- **Exercise instructions**
Look below for the line holding "Telecommunications" and the line holding "SCADA Systems". Transcribe exactly those lines and all lines between them, nothing more.

:: Given entries

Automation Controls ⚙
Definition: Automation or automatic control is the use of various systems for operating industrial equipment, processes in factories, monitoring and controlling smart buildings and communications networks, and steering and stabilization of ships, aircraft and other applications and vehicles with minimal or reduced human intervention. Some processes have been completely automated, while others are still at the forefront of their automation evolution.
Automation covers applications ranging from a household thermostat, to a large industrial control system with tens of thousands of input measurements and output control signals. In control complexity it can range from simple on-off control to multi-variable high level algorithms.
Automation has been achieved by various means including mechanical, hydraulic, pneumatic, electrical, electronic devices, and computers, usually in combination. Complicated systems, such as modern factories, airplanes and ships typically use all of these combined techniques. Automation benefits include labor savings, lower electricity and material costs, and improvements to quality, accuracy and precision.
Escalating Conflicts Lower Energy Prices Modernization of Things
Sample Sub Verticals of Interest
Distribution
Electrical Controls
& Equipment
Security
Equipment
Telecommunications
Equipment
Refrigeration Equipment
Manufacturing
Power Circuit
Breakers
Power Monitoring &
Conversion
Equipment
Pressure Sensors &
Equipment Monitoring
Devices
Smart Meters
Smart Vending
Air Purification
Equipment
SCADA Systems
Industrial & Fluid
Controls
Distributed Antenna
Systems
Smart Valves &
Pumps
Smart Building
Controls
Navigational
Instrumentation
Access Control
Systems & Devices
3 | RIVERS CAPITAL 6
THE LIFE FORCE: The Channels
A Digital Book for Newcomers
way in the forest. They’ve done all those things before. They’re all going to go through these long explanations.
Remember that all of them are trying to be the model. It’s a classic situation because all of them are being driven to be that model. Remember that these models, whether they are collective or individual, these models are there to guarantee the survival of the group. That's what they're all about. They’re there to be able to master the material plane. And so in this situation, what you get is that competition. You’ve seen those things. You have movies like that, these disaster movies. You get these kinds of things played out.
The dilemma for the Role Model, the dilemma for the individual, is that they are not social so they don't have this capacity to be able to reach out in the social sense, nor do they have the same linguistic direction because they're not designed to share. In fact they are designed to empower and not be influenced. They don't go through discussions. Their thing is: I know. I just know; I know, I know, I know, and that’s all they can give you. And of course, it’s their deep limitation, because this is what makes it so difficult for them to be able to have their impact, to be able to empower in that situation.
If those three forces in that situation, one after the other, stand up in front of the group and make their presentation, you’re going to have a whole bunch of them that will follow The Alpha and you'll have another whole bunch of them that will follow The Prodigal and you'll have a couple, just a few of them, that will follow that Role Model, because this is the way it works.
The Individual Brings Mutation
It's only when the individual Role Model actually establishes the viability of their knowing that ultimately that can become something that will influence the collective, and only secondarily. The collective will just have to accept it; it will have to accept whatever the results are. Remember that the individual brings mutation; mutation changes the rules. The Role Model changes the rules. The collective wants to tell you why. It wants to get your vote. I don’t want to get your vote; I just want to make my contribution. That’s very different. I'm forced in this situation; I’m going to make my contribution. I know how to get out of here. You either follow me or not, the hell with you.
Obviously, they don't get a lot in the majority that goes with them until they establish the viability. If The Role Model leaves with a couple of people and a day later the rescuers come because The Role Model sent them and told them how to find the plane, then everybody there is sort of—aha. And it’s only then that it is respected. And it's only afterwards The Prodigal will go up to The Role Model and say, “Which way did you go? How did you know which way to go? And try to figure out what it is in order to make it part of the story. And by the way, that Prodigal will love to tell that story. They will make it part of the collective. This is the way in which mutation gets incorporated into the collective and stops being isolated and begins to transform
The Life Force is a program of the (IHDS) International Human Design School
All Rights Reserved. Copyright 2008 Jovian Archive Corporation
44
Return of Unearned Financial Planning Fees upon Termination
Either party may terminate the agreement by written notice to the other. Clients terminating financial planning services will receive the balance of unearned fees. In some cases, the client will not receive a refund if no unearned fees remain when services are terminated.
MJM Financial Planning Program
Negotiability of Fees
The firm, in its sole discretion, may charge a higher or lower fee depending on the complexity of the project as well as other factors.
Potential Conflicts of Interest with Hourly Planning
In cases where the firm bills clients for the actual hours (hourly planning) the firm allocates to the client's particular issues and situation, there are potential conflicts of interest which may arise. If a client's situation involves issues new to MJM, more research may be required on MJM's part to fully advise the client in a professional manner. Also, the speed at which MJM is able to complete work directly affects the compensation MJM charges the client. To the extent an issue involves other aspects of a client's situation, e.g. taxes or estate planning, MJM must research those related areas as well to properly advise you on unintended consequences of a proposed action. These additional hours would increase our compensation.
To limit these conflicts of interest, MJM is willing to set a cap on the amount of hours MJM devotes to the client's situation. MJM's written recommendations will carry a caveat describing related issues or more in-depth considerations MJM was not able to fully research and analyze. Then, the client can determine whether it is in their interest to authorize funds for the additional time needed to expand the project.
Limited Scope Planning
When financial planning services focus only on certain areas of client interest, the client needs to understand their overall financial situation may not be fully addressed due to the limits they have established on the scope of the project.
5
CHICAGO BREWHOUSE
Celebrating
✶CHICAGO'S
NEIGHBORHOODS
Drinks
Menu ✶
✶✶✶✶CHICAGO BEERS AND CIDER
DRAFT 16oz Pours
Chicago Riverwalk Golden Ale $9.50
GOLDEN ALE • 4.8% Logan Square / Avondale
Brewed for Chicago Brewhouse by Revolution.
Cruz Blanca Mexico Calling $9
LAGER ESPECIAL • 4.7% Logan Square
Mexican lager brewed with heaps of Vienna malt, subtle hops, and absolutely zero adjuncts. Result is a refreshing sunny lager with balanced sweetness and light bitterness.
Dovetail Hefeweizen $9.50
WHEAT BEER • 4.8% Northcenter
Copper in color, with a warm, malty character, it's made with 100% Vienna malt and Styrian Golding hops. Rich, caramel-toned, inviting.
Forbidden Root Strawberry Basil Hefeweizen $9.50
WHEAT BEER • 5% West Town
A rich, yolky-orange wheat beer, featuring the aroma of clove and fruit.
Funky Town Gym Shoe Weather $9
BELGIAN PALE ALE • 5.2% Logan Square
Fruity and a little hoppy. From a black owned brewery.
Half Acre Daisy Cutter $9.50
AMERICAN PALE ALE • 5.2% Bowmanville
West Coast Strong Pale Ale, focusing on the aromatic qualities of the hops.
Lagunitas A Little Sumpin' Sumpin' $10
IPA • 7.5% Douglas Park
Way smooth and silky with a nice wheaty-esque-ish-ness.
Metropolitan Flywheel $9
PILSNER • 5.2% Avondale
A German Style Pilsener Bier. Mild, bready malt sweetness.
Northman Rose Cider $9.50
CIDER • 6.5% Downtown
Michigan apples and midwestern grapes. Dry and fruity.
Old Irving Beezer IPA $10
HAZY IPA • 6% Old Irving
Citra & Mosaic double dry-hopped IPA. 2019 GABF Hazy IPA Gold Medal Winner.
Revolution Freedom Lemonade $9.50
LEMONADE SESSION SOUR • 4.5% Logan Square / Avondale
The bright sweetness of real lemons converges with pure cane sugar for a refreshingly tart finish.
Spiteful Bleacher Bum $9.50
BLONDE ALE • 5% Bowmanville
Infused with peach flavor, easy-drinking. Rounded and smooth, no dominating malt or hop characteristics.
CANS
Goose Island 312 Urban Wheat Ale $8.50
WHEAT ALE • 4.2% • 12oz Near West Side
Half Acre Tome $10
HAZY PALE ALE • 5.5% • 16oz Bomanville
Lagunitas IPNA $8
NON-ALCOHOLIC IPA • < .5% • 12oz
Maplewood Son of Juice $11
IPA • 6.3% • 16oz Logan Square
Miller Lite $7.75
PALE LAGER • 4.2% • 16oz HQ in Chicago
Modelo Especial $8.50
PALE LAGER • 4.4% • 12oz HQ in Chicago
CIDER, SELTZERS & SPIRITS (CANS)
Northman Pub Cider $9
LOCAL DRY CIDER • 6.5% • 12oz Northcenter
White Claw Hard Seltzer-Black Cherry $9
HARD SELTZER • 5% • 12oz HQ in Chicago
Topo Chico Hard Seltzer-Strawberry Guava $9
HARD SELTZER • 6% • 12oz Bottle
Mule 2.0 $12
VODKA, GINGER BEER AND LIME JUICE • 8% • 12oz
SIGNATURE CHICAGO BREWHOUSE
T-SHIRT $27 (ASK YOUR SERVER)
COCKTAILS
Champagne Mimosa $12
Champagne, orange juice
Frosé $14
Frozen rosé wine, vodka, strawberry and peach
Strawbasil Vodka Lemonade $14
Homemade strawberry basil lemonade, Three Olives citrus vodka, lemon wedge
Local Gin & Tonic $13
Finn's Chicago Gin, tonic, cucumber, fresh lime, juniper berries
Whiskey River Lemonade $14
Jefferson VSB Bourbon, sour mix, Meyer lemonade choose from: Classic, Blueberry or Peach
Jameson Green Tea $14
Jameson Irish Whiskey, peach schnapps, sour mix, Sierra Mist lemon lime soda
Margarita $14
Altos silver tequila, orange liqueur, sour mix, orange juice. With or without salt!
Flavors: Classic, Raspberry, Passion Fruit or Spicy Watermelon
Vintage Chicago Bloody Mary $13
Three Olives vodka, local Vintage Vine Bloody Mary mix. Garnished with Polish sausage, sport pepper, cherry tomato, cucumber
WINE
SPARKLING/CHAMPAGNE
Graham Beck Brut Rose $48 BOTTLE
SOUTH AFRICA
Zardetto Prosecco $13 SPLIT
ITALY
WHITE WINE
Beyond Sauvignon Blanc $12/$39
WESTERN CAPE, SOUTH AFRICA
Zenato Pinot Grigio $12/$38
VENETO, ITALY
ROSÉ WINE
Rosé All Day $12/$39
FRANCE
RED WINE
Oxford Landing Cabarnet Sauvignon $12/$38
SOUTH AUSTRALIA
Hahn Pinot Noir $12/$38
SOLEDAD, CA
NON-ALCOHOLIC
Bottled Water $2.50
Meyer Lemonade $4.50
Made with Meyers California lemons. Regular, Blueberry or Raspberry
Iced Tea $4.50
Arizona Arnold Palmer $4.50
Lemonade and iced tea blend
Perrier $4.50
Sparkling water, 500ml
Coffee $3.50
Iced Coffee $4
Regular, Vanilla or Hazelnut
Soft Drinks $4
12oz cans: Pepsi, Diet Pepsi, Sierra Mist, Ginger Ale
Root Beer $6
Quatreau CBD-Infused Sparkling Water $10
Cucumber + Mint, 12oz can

::::

- **Worked solution**
Telecommunications
Equipment
Refrigeration Equipment
Manufacturing
Power Circuit
Breakers
Power Monitoring &
Conversion
Equipment
Pressure Sensors &
Equipment Monitoring
Devices
Smart Meters
Smart Vending
Air Purification
Equipment
SCADA Systems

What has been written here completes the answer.